- ARBEITSAUFTRAG -
Gib die Zeilen der Datensätze wortgetreu aus, beginnend mit der ersten Zeile der Datensätze und endend nach der Zeile, die „Danmarkshistorien“ enthält.

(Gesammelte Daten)
'''

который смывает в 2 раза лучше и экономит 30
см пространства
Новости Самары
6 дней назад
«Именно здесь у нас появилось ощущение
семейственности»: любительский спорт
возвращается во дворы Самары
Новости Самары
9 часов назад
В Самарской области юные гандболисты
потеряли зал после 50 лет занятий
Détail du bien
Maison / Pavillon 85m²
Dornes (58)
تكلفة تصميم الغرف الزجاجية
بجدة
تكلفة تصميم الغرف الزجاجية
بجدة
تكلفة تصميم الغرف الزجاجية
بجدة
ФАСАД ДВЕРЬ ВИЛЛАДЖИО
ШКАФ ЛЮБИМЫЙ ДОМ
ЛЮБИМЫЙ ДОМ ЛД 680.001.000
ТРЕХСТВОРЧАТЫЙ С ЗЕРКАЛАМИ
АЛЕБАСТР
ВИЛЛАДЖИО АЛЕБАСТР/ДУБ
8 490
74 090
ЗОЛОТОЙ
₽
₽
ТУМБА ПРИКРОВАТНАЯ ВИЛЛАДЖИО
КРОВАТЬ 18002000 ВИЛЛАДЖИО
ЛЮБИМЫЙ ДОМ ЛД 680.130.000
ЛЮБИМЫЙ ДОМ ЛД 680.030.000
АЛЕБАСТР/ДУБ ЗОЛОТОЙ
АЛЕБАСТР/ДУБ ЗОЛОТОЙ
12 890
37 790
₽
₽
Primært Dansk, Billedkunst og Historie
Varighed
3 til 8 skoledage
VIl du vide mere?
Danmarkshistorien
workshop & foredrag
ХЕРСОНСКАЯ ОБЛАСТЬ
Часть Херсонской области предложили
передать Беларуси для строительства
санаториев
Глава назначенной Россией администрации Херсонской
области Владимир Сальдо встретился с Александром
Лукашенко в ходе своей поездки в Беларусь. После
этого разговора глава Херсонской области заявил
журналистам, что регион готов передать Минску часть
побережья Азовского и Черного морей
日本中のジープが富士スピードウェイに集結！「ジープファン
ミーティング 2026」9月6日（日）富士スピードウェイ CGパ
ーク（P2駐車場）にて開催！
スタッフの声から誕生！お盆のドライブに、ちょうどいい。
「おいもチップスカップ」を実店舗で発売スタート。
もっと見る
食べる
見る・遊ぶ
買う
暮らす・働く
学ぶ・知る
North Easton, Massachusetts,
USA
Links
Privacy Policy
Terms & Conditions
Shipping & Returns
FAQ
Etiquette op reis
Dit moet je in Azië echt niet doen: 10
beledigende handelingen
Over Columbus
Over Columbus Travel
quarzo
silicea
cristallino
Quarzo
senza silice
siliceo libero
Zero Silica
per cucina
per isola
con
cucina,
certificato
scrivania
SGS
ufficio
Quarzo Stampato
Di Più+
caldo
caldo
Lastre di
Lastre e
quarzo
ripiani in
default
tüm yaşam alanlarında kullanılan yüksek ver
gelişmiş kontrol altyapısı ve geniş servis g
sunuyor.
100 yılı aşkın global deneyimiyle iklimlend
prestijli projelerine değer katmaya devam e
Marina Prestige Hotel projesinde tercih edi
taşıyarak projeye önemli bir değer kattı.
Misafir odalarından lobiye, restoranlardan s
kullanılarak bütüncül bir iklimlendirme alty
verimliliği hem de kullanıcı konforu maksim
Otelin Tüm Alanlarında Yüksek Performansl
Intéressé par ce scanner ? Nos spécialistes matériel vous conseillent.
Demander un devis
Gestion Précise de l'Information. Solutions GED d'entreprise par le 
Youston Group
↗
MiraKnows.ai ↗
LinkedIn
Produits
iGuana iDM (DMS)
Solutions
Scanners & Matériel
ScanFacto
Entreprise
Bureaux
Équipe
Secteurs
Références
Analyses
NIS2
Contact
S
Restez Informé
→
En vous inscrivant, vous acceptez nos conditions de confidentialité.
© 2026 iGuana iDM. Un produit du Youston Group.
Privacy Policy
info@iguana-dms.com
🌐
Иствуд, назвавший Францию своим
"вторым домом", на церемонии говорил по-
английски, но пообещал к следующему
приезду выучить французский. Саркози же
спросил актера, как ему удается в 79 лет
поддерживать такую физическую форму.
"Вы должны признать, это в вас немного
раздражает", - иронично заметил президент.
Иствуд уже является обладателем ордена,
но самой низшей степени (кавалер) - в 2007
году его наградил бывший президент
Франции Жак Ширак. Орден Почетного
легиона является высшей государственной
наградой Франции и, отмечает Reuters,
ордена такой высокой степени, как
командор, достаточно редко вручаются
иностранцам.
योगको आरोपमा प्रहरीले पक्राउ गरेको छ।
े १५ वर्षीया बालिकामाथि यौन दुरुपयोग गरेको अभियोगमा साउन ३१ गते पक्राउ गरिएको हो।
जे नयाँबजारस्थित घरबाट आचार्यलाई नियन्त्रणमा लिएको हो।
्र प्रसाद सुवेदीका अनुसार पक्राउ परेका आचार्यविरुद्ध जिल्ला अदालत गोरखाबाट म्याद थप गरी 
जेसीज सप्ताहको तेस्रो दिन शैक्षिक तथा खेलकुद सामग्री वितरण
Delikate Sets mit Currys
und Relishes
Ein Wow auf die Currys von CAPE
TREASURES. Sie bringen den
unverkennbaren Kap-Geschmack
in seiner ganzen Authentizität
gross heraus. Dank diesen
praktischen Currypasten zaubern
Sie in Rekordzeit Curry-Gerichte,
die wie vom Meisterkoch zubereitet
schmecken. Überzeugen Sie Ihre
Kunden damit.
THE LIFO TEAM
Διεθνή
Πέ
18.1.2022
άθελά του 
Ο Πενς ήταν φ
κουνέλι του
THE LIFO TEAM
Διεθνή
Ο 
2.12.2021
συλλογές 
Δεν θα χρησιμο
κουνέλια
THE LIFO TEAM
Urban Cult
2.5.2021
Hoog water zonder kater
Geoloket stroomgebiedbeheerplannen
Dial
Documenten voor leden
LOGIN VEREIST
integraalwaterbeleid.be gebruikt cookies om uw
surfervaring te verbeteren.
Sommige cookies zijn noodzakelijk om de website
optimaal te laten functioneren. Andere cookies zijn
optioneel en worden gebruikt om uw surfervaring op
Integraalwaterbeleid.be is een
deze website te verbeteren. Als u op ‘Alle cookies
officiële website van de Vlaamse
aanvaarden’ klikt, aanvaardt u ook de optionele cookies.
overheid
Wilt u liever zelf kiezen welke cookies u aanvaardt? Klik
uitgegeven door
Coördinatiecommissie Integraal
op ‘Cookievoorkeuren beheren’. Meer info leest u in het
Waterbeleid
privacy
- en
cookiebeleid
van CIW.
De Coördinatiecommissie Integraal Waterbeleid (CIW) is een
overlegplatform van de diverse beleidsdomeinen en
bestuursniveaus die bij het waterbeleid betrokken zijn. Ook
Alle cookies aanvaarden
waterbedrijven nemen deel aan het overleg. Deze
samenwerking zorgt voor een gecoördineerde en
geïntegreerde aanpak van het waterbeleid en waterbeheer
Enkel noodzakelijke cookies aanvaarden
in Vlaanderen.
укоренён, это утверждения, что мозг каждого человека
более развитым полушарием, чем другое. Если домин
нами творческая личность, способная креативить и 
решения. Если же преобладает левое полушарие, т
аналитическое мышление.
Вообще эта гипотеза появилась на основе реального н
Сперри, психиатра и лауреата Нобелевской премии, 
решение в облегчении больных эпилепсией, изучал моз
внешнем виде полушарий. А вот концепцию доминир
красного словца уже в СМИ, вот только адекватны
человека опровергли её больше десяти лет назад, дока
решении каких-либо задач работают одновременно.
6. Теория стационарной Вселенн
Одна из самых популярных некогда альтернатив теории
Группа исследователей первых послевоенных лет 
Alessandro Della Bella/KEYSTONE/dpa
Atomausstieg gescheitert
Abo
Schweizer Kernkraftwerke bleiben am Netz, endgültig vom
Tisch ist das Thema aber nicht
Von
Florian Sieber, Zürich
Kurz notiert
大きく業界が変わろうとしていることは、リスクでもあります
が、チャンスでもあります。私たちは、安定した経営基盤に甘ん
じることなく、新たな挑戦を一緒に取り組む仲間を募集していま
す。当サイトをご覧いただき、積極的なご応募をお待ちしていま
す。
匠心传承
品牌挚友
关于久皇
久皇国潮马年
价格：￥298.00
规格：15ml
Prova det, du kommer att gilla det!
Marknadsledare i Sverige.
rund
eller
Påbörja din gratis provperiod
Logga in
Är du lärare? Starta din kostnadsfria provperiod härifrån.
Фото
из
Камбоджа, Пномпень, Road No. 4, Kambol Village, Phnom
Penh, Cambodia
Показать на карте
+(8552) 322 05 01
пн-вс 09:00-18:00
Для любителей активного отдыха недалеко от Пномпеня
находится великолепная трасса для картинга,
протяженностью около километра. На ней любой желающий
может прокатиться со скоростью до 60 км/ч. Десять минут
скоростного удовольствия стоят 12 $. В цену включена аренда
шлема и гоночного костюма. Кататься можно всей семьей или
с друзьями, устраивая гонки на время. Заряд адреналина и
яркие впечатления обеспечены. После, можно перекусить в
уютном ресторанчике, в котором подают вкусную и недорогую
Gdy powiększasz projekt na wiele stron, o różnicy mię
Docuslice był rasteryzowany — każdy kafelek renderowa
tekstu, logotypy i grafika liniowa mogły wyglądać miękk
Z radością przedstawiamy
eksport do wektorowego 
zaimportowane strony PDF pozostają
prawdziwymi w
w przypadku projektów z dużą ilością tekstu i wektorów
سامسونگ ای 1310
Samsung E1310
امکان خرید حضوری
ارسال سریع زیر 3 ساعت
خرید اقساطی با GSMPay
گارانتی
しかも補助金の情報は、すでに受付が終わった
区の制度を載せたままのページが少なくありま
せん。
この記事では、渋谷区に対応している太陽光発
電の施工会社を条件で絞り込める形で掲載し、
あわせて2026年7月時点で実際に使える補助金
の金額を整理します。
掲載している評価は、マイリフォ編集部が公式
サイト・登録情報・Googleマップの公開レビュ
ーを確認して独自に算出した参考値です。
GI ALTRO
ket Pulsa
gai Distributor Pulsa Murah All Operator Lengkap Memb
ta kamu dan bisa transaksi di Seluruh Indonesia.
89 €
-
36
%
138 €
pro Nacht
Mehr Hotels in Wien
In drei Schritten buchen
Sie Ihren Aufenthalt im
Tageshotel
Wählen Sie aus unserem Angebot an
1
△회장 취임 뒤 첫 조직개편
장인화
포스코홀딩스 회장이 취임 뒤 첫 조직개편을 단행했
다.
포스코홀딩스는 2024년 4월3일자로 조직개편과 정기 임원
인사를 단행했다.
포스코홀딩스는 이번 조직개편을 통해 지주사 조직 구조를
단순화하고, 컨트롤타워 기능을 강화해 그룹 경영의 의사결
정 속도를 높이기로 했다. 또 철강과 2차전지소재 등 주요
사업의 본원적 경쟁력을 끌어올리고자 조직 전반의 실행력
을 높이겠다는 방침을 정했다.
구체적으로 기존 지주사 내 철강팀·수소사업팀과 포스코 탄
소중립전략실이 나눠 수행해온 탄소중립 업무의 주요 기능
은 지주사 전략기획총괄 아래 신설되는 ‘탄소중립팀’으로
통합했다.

'''

- ERGEBNIS DER AUFGABE -
который смывает в 2 раза лучше и экономит 30
см пространства
Новости Самары
6 дней назад
«Именно здесь у нас появилось ощущение
семейственности»: любительский спорт
возвращается во дворы Самары
Новости Самары
9 часов назад
В Самарской области юные гандболисты
потеряли зал после 50 лет занятий
Détail du bien
Maison / Pavillon 85m²
Dornes (58)
تكلفة تصميم الغرف الزجاجية
بجدة
تكلفة تصميم الغرف الزجاجية
بجدة
تكلفة تصميم الغرف الزجاجية
بجدة
ФАСАД ДВЕРЬ ВИЛЛАДЖИО
ШКАФ ЛЮБИМЫЙ ДОМ
ЛЮБИМЫЙ ДОМ ЛД 680.001.000
ТРЕХСТВОРЧАТЫЙ С ЗЕРКАЛАМИ
АЛЕБАСТР
ВИЛЛАДЖИО АЛЕБАСТР/ДУБ
8 490
74 090
ЗОЛОТОЙ
₽
₽
ТУМБА ПРИКРОВАТНАЯ ВИЛЛАДЖИО
КРОВАТЬ 18002000 ВИЛЛАДЖИО
ЛЮБИМЫЙ ДОМ ЛД 680.130.000
ЛЮБИМЫЙ ДОМ ЛД 680.030.000
АЛЕБАСТР/ДУБ ЗОЛОТОЙ
АЛЕБАСТР/ДУБ ЗОЛОТОЙ
12 890
37 790
₽
₽
Primært Dansk, Billedkunst og Historie
Varighed
3 til 8 skoledage
VIl du vide mere?
Danmarkshistorien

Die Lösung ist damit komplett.